In the large, dark room of the exhibition, which is on view in the Clark Studio Theater at Lincoln Center until Tuesday night, surveillance clips appear on opposing screens as an ominous ticking noise plays in the background.

On one screen is a series of moments when people look directly at the camera: A man and a woman kiss, and then blush as they realize they are being recorded. A group of women outside Bloomingdale’s laughs and waves. A line of Black Panther protesters glares at the camera.

“I was specifically interested in this relationship between the person doing the recording and the people being recorded,” Neal, 31, said in an interview at a reading room in the city’s Department of Records.

The other screen focuses on the police officers themselves, displaying footage where they test the cameras and record one another making silly faces or spitting obscenities.

What emerges is an intriguing, sometimes disturbing, juxtaposition between the watchers and the watched.

“I really wanted to create a piece that felt like in some ways it was reimagining or re-creating those encounters, spatially,” Neal said. “So as the audience member you stand between those two surfaces, you’re obstructing the gaze.”

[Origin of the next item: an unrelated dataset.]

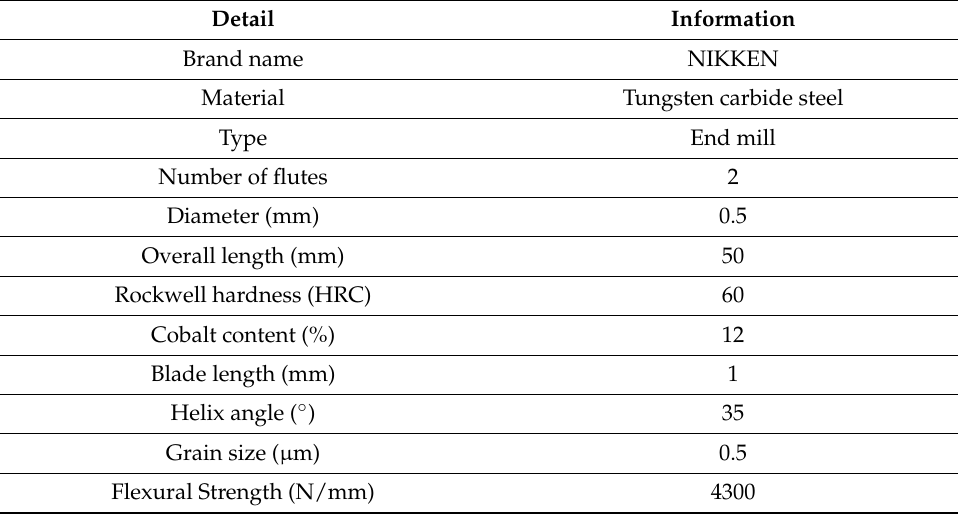
Table 5. Coatings specification used in the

Lindsay Tanner, an education director at a theater company, visited the exhibit on Friday and came away both fascinated and unsettled.

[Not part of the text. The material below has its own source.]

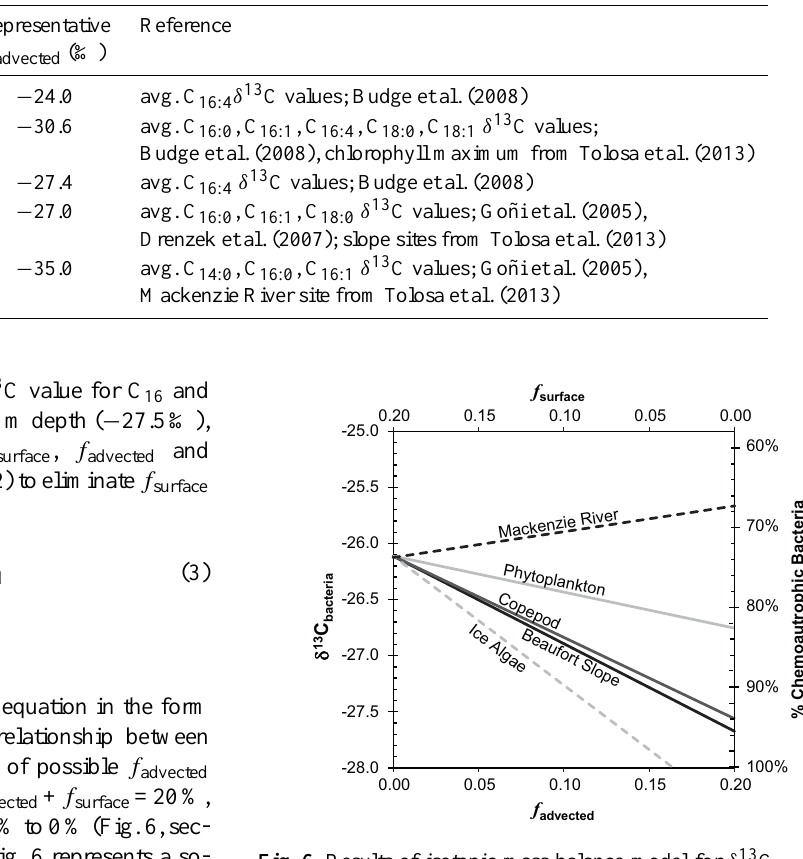
Table 3. δ 13 C values of organic matter sources that could be laterally supplied to Canada Basin.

“The fact that it’s an instrument of the state surveilling you, there’s a huge power dynamic at play when it’s not just a friend taking a video of someone — it’s the police,” Tanner, 36, said. “That adds to the invasion and the scariness of it.”

The New York Police Department did not respond to a request for comment.

Neal created his installation as part of the city’s Public Artists in Residence program, which was established in 2015 for artists to propose “creative solutions to pressing civic challenges” in government agencies like the Department of Sanitation and the Department of Design and Construction.

Neal was drawn to the Department of Records because of its vast surveillance archive. City archivists brought the digitized films from the Police Department to the Municipal Archives on laundry carts, said Chris Nicols, an audiovisual archivist with the archives. They were then uploaded to an online database available to the public.

The surveillance activities depicted in the films were ordered by the city’s Bureau of Special Services and Investigations, an organization that had gone by many previous names: the Radical Bureau, the Neutrality Squad, the Bureau of Criminal Alien Investigations, and the Public Relations Squad, among others. The bureau wanted to track political and activist groups that it believed could be threats to the safety of New York residents.

As Neal began sifting through the archive in 2021, one film in particular caught his attention: No. 85, taken Aug. 5, 1963, in the Rochdale Village neighborhood of Queens.

In the recording, a group of Black people is seen holding hands to block a construction truck as a protest against racist hiring practices. They stare gravely into the camera. Then, about two minutes in, the film abruptly cuts to two white children sticking out their tongues, rolling their eyes and making other silly faces. According to the collection guide, a police officer may have taken the camera back to his family and filmed a home movie.

It was this stark contrast that inspired Neal to create “Down the Barrel (of a Lens).” “The power dynamics felt present in who feels comfortable being recorded,” he said.

In 1985, the city’s surveillance methods were declared unconstitutional by a federal court, which ruled that the surveillance of political groups needed to be handled by the Police Department’s Public Security Section and could occur only if there was suspicion that a crime had been or was about to be committed.

Neal said he hoped the exhibit would lead to conversations about modern police surveillance. The city has tens of thousands of cameras deployed to monitor residents, he said, as he turned around and pointed behind him.

“There might be one,” he said, “right outside that window.”